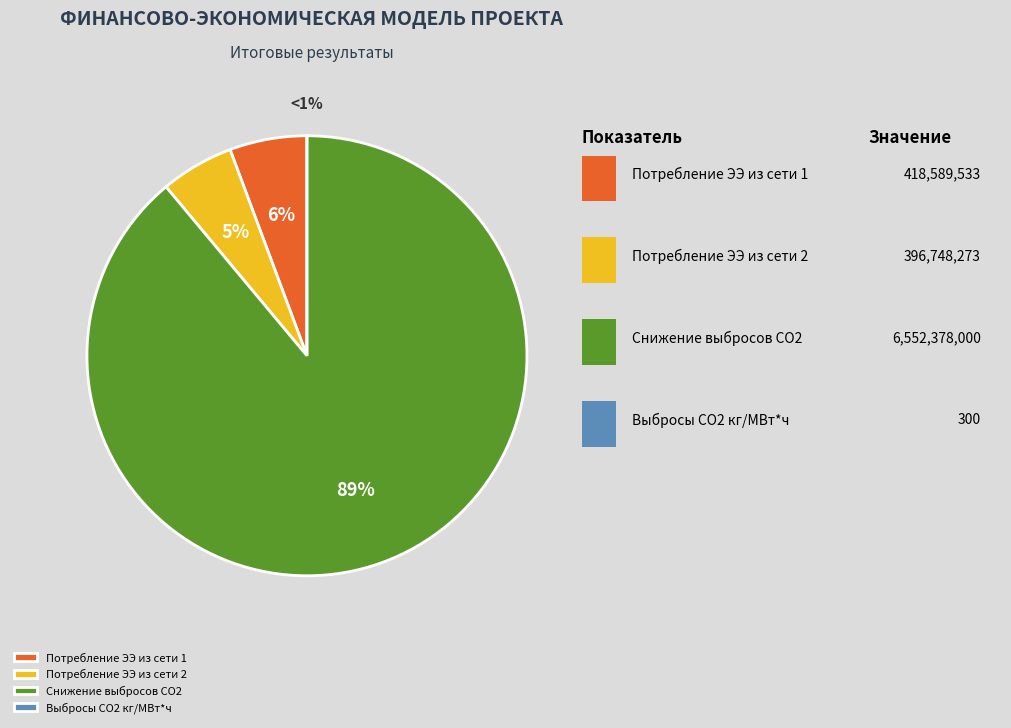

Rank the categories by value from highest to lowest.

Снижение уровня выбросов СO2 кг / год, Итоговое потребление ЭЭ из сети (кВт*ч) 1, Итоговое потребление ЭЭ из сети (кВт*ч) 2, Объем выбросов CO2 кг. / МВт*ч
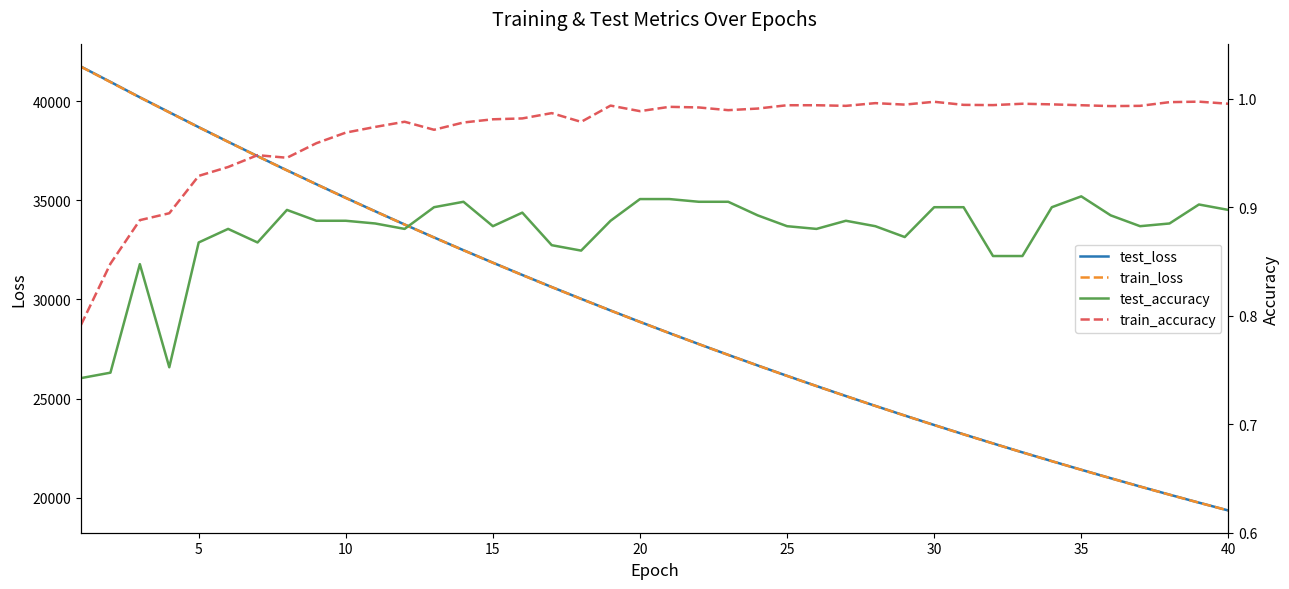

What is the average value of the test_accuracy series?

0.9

- - -

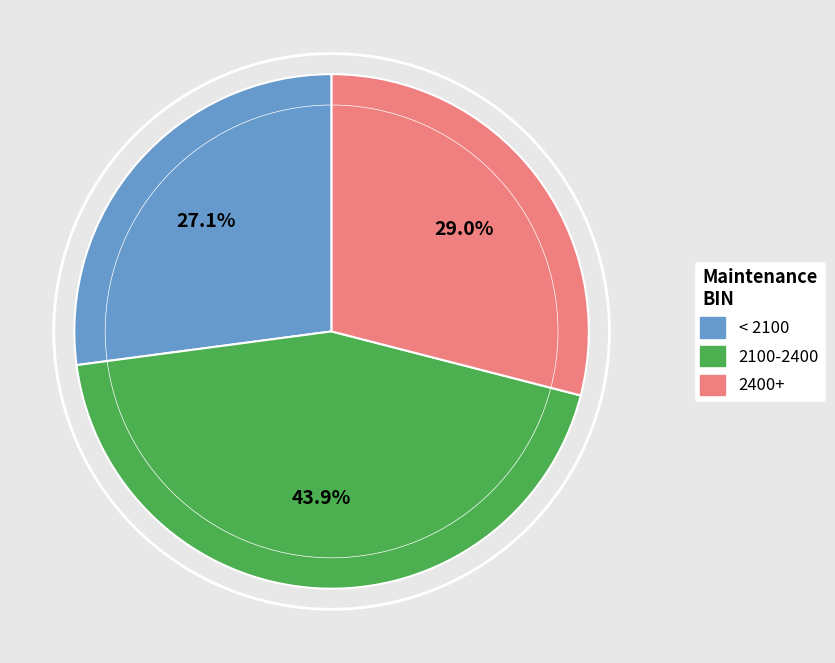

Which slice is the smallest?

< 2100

- - -

• [REQUIRED WORK]: Copy the lines of the records from the one containing "Rank the categories" through the one containing "What is the", inclusive, leaving out the pictures.

• [SOLVED PROBLEM]:
Rank the categories by value from highest to lowest.

Снижение уровня выбросов СO2 кг / год, Итоговое потребление ЭЭ из сети (кВт*ч) 1, Итоговое потребление ЭЭ из сети (кВт*ч) 2, Объем выбросов CO2 кг. / МВт*ч

What is the average value of the test_accuracy series?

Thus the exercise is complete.